## Libraries & Initiate PyTerrier 

In [None]:
!pip install python-terrier
from google.colab import drive
from collections import defaultdict
from pathlib import Path
import pandas as pd
import glob, os
import gensim
import os
from gensim.parsing.preprocessing import preprocess_string, strip_punctuation, strip_numeric
import pyterrier as pt
from pyterrier.measures import *
from bs4 import BeautifulSoup
import warnings
import regex as re
from pyterrier.measures import *
import numpy as np

if not pt.started():
  pt.init(boot_packages=["com.github.terrierteam:terrier-prf:-SNAPSHOT"])

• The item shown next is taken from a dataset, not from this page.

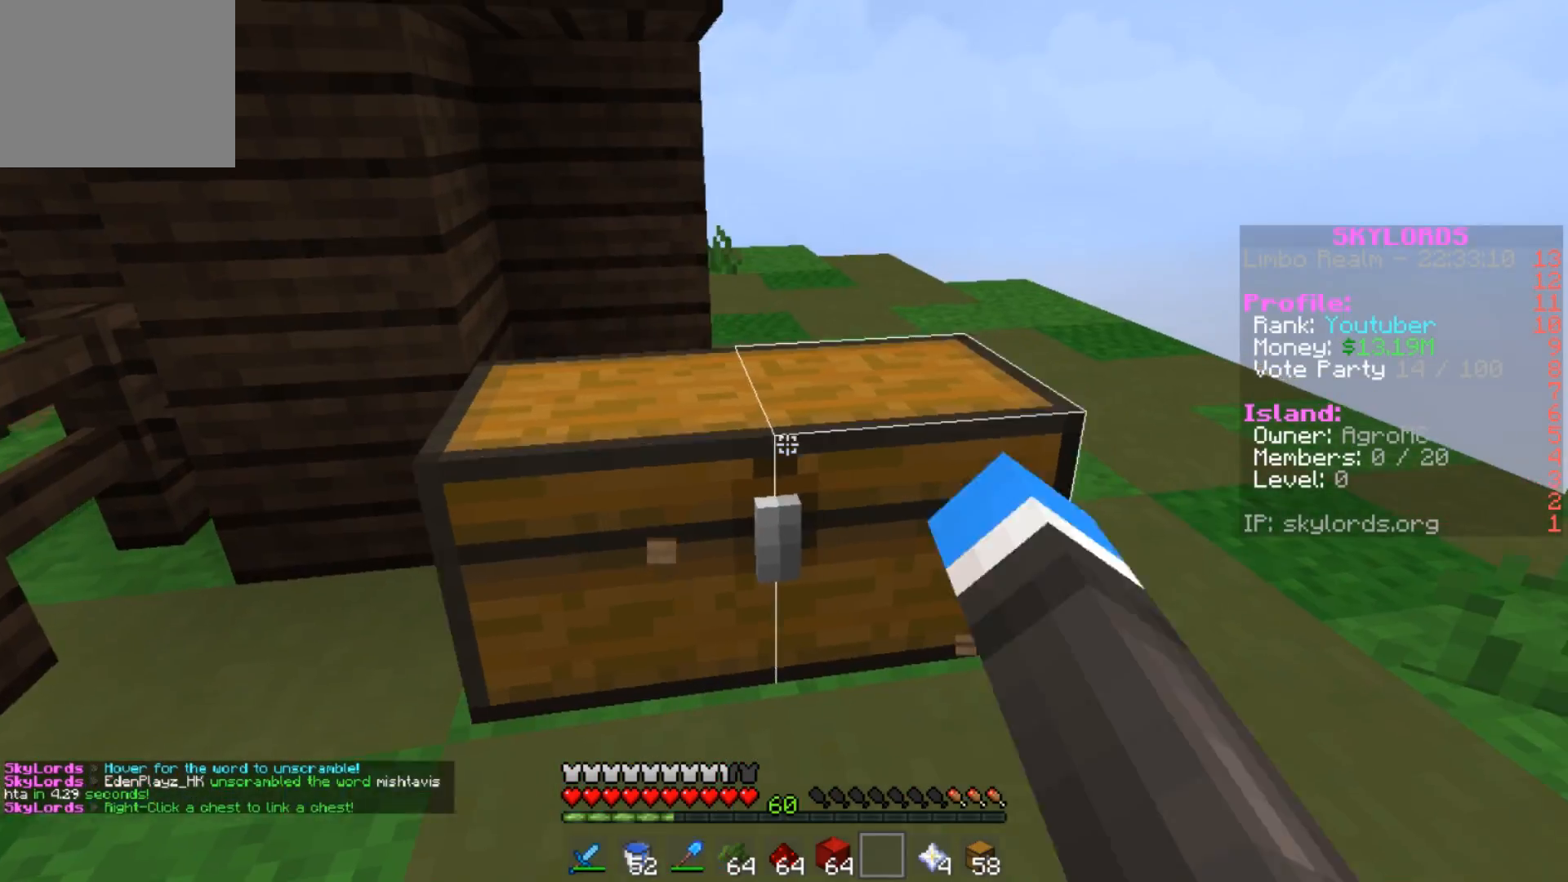
{"keys": ["w"], "events": [[84, "d", "up"], [484, "w", "down"]]}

drive.mount("/content/gdrive", force_remount=True)
warnings.filterwarnings('ignore')
pd.set_option('display.max_colwidth', 300)
pd.set_option('display.max_columns', None)


In [None]:
path_to_index = ''
path_to_query_variation = ''
path_to_original_topics = ''

#  Load TREC2021 Data (.csv), Queries (Raw Description), Qrels

In [None]:
#TREC Dataset
collection = pd.read_csv(path_to_index, index_col=0)
collection = collection.fillna(' ')
collection = collection.rename(columns={"doc_id": "docno"})
display(collection.head(2))

#Qrels
qrels = pd.read_csv('./qrels/trec_clc/qrels2021.txt', names=['qid','Q0','docno','label'],sep=" ",header=None)
qrels = qrels.drop(columns=['Q0'])
qrels["qid"] = qrels["qid"].astype(str)
qrels["docno"] = qrels["docno"].astype(str)
display(qrels.head(2))

# Load topics

## Raw Description

In [None]:
#Load the Raw Queries
with open(path_to_original_topics, 'r', encoding='utf-8',
                 errors='ignore') as document:
  d = document.readlines()
  count = 0
  # Strips the newline character
  ld = []
  lid = []
  for line in d:
    count += 1
    query = re.findall(r'^<topic number=\"\d+\">(.*)</topic>$',line,re.DOTALL)[0]
    ld.append(query)
    lid.append(count)
  desc = pd.DataFrame({'qid':lid,'query': ld})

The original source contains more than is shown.